**YOUR TASK:**
Locate the string "above" throughout the material and copy every line in which it occurs.

**GIVEN DATA:**
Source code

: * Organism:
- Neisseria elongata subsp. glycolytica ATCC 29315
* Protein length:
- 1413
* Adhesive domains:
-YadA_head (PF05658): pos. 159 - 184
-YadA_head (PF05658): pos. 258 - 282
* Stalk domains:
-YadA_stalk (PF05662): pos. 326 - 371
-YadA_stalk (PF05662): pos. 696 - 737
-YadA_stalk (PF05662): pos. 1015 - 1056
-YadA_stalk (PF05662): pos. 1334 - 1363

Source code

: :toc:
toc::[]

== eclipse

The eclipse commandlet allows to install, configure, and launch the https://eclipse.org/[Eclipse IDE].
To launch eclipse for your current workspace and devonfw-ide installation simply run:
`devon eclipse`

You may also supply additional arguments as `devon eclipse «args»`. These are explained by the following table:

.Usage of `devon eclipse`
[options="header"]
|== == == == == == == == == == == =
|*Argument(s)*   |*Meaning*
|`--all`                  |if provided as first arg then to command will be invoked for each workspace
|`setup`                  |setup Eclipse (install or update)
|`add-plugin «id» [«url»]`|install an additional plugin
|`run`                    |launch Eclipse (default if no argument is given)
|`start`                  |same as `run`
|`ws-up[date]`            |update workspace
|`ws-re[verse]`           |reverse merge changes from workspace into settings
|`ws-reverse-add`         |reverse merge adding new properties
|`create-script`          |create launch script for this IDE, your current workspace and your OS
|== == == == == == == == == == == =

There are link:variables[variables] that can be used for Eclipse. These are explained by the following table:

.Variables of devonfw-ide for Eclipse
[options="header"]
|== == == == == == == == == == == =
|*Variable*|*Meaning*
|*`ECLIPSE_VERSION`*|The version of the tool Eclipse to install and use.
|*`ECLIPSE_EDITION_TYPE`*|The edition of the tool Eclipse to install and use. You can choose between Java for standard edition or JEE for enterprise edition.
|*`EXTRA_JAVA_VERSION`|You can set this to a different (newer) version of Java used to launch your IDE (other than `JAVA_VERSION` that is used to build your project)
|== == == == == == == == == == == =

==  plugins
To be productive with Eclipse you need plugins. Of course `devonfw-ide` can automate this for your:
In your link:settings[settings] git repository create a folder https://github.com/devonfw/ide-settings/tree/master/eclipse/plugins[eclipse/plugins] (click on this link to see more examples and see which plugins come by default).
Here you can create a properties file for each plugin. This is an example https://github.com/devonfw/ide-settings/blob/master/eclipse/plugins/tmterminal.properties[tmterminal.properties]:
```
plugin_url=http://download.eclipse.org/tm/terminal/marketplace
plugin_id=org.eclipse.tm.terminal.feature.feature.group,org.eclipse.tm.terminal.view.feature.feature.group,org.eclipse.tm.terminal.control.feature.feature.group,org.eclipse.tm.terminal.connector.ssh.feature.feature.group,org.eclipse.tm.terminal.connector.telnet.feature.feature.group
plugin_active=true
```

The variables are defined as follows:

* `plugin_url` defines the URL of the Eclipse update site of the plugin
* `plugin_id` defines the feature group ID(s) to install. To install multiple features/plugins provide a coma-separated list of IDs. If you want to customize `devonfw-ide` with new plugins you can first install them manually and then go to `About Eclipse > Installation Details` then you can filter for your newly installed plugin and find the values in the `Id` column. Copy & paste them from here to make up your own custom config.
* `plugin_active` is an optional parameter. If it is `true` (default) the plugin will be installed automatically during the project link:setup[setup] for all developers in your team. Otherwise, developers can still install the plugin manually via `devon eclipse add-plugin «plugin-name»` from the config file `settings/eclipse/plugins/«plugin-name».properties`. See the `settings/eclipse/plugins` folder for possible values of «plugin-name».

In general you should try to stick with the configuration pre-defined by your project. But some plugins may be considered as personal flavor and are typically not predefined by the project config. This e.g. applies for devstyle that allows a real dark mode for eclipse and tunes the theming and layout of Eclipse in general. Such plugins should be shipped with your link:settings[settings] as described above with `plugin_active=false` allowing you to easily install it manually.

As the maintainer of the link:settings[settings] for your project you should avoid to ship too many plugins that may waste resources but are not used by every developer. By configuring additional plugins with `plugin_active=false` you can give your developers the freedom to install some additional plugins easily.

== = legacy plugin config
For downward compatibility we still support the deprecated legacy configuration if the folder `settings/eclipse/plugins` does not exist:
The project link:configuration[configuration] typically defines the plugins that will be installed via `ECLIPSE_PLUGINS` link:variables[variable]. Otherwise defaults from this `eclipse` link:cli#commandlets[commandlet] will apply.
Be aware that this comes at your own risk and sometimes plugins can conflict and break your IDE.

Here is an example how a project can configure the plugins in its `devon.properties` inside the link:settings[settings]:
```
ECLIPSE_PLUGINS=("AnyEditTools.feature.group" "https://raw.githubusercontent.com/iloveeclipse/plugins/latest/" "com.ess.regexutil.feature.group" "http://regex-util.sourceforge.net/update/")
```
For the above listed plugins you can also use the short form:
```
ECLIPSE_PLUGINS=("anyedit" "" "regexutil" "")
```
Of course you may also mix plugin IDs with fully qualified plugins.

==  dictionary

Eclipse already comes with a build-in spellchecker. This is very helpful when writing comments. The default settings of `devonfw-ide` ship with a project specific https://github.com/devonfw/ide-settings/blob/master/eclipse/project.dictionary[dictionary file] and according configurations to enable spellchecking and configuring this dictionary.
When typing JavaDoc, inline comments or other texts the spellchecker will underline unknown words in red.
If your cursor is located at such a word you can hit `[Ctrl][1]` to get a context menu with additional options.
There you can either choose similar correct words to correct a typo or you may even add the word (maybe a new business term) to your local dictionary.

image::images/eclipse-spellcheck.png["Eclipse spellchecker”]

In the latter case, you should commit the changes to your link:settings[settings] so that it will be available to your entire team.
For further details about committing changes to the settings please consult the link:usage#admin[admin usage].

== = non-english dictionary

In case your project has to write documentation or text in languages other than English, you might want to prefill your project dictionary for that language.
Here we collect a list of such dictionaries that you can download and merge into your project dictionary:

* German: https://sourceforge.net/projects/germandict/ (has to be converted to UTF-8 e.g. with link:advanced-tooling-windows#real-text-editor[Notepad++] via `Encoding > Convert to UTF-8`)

**ANSWER BELOW:**
In general you should try to stick with the configuration pre-defined by your project. But some plugins may be considered as personal flavor and are typically not predefined by the project config. This e.g. applies for devstyle that allows a real dark mode for eclipse and tunes the theming and layout of Eclipse in general. Such plugins should be shipped with your link:settings[settings] as described above with `plugin_active=false` allowing you to easily install it manually.
For the above listed plugins you can also use the short form:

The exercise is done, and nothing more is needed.